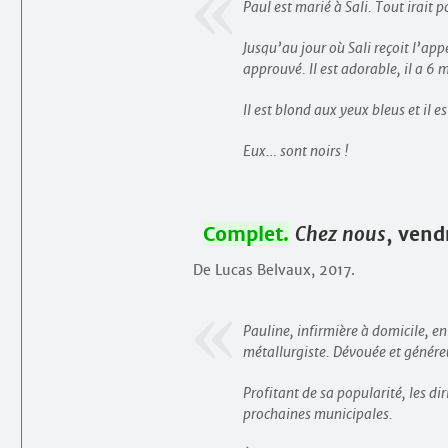
Paul est marié à Sali. Tout irait p
Jusqu’au jour où Sali reçoit l’app
approuvé. Il est adorable, il a 6 
Il est blond aux yeux bleus et il es
Eux… sont noirs !
Complet.
Chez nous
, vend
De Lucas Belvaux, 2017.
Pauline, infirmière à domicile, en
métallurgiste. Dévouée et généreu
Profitant de sa popularité, les di
prochaines municipales.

※

Task instructions: With the pictures set aside, please write out all of the records above exactly.

Response area:
Paul est marié à Sali. Tout irait p
Jusqu’au jour où Sali reçoit l’app
approuvé. Il est adorable, il a 6 
Il est blond aux yeux bleus et il es
Eux… sont noirs !
Complet.
Chez nous
, vend
De Lucas Belvaux, 2017.
Pauline, infirmière à domicile, en
métallurgiste. Dévouée et généreu
Profitant de sa popularité, les di
prochaines municipales.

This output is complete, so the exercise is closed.